Patadas y Gambetas

Relatos selvagens: narradores rezam, choram, insultam e transam nos jogos

Tales Torraga

Referência intelectual, a Argentina deixa de lado a erudição para narrar futebol.

Os jogos transmitidos pela TV e principalmente pela rádio seguem um dogma. Futebol é paixão. Paixão é sentimento.

Clubes têm narradores próprios nas rádios. E eles há décadas reciclam um repertório que vai da religião ao sexo.

Pancho Caldiero e Atilio Costa Febre, locutores de rádio. Crédito: Arquivo La Nación

A principal voz partidária da Argentina é a de Atilio Costa Febre, narrador do River Plate há 26 anos. Em jogos fora do Monumental, já apanhou e foi apedrejado enquanto estava no ar. ''Eu me banco! Eu me banco!'', grita ao ser atacado.

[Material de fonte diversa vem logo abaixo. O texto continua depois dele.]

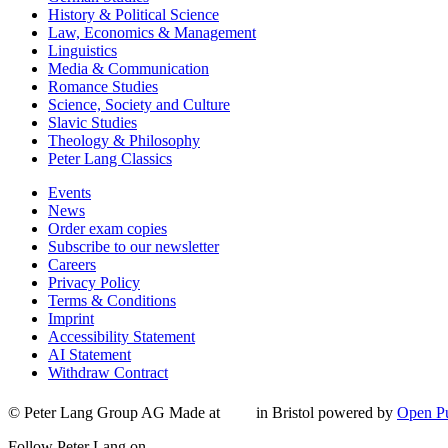
History & Political Science
Law, Economics & Management
Linguistics
Media & Communication
Romance Studies
Science, Society and Culture
Slavic Studies
Theology & Philosophy
Peter Lang Classics
Events
News
Order exam copies
Subscribe to our newsletter
Careers
Privacy Policy
Terms & Conditions
Imprint
Accessibility Statement
AI Statement
Withdraw Contract
© Peter Lang Group AG
Made at
in Bristol
powered by
Open Pu
Follow Peter Lang on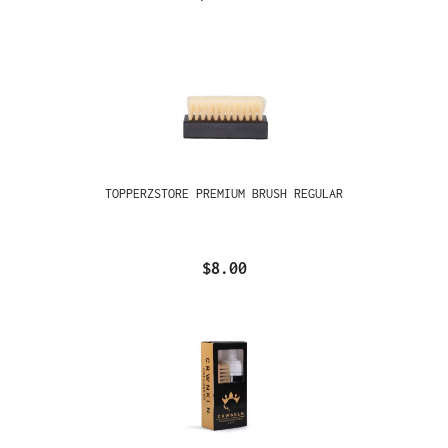
TOPPERZSTORE PREMIUM BRUSH REGULAR
$8.00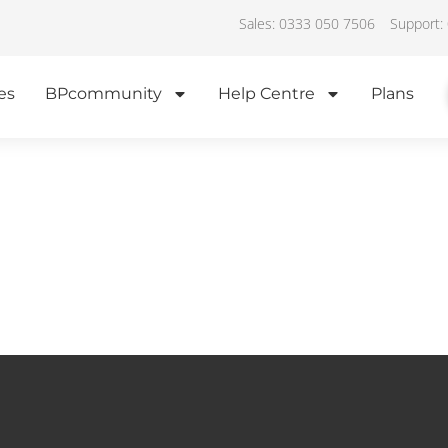
Sales: 0333 050 7506
Support:
es
BPcommunity
Help Centre
Plans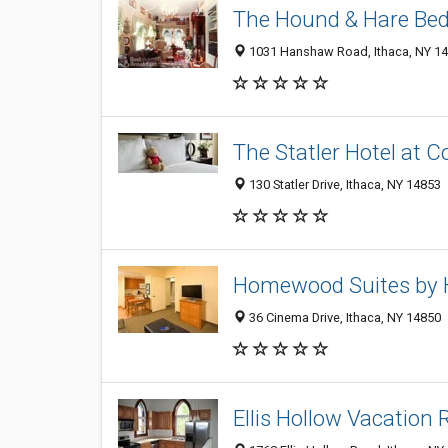
The Hound & Hare Bed
1031 Hanshaw Road, Ithaca, NY 1
The Statler Hotel at C
130 Statler Drive, Ithaca, NY 14853
Homewood Suites by H
36 Cinema Drive, Ithaca, NY 14850
Ellis Hollow Vacation 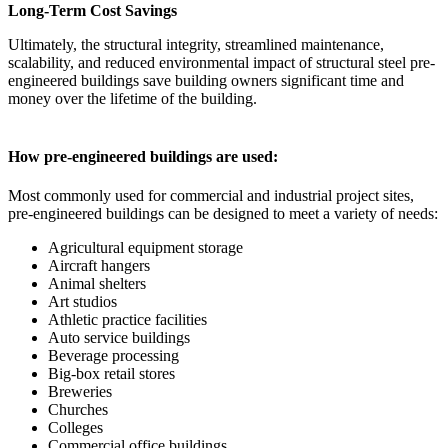
Long-Term Cost Savings
Ultimately, the structural integrity, streamlined maintenance,
scalability, and reduced environmental impact of structural steel pre-
engineered buildings save building owners significant time and
money over the lifetime of the building.
How pre-engineered buildings are used:
Most commonly used for commercial and industrial project sites,
pre-engineered buildings can be designed to meet a variety of needs:
Agricultural equipment storage
Aircraft hangers
Animal shelters
Art studios
Athletic practice facilities
Auto service buildings
Beverage processing
Big-box retail stores
Breweries
Churches
Colleges
Commercial office buildings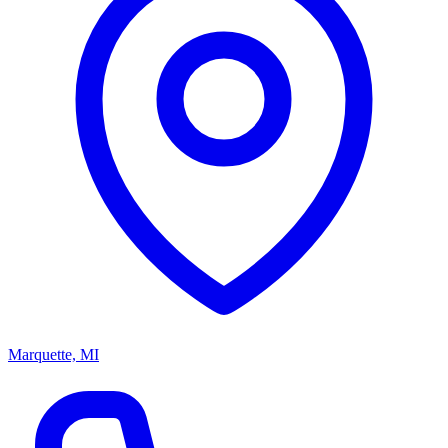
Marquette, MI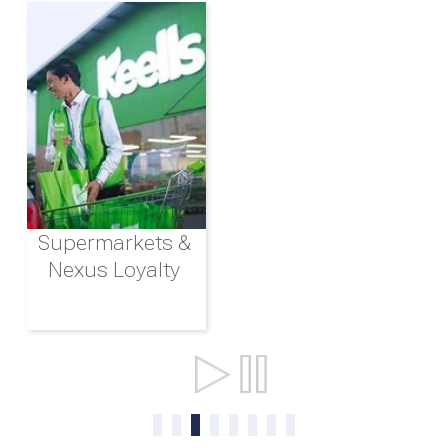
Supermarkets &
Nexus Loyalty
Ports & Shipping
0
1
2
3
4
5
6
7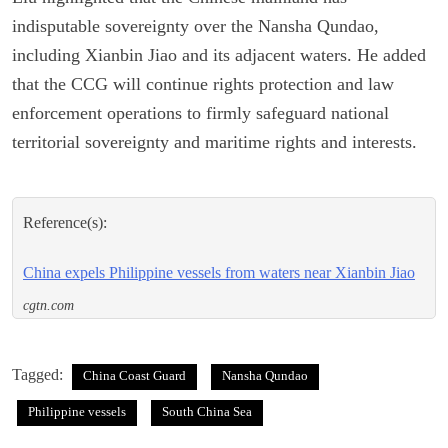
indisputable sovereignty over the Nansha Qundao,
including Xianbin Jiao and its adjacent waters. He added
that the CCG will continue rights protection and law
enforcement operations to firmly safeguard national
territorial sovereignty and maritime rights and interests.
Reference(s):
China expels Philippine vessels from waters near Xianbin Jiao
cgtn.com
Tagged:
China Coast Guard
Nansha Qundao
Philippine vessels
South China Sea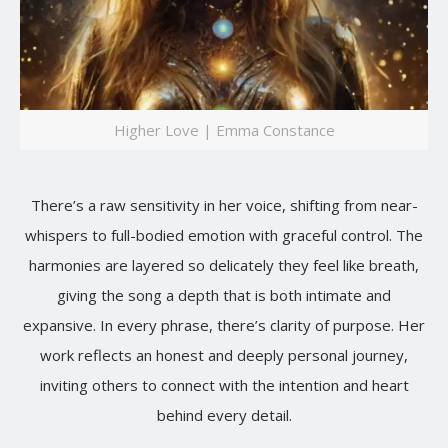
Higher Love | Emma Constance
There’s a raw sensitivity in her voice, shifting from near-
whispers to full-bodied emotion with graceful control. The
harmonies are layered so delicately they feel like breath,
giving the song a depth that is both intimate and
expansive. In every phrase, there’s clarity of purpose. Her
work reflects an honest and deeply personal journey,
inviting others to connect with the intention and heart
behind every detail.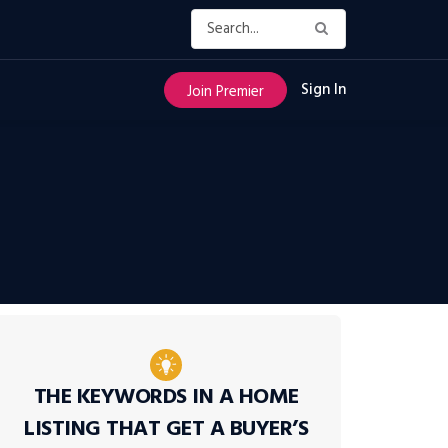
Sign In
Join Premier
THE KEYWORDS IN A HOME
LISTING THAT GET A BUYER’S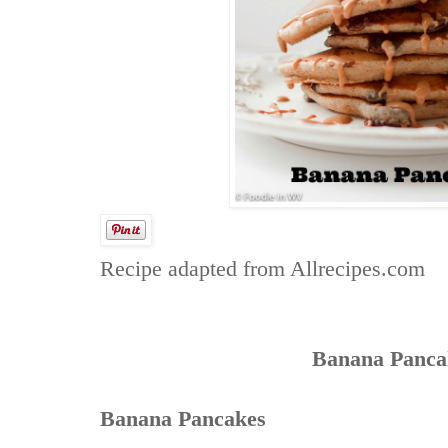
Recipe adapted from
Allrecipes.com
Banana Panca
Banana Pancakes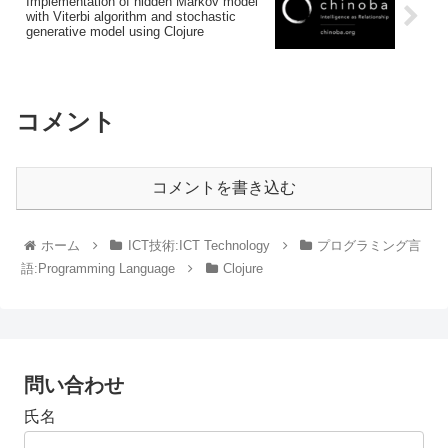
Implementation of hidden Markov model
with Viterbi algorithm and stochastic
generative model using Clojure
コメント
コメントを書き込む
ホーム
ICT技術:ICT Technology
プログラミング言
語:Programming Language
Clojure
問い合わせ
氏名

Em jogo difícil da Série B, narrou um gol rezando a Ave Maria. ''Hoje é meu aniversário! Me dê paz! Me dê paz, Maria.''

Narradores com frequência trocam berros por berreiros. Como Pablo Giralt, da DirecTV, na última Copa do Mundo. O gol de pênalti que classificou a seleção para a final acompanhou um copioso choro difícil de entender fora da Argentina.

País de extenso léxico sexual, a Argentina realmente ''não se importa nada'', como no famoso cântico. Em um River 2×2 Boca no Monumental, Walter Saavedra narrou assim o empate xeneize – na última jogada e depois de estar perdendo por 2×0:

''Na última carícia resignada, a tarde nos regala semelhante orgasmo. Trepada! Trepada! Ontem completei 56 anos. E agora mesmo estou tendo uma ereção. Você é meu melhor Viagra, Boca! Você é meu melhor Viagra''.

O relato mais selvagem que se conhece é o de Hernan Santarsiero, do River e da rádio Cadena. Na cabine da Bombonera, chorando, disse que o River iria ganhar ''nesta cancha de m….'' (9min55). E encerrou o Boca 1×2 River de forma impensada:

''Eu estava na Série B e subi. E eu te rompi o c. Em um ano terminado em quatro, te coloquei de quatro, bostero (apelido maldoso da torcida do Boca)''.

Óbvio: Hernan quase apanhou. Só deixou a Bombonera naquela noite de domingo graças à piedade da equipe de comunicação do Boca.

Mas está proibido de voltar ao estádio para o resto da vida.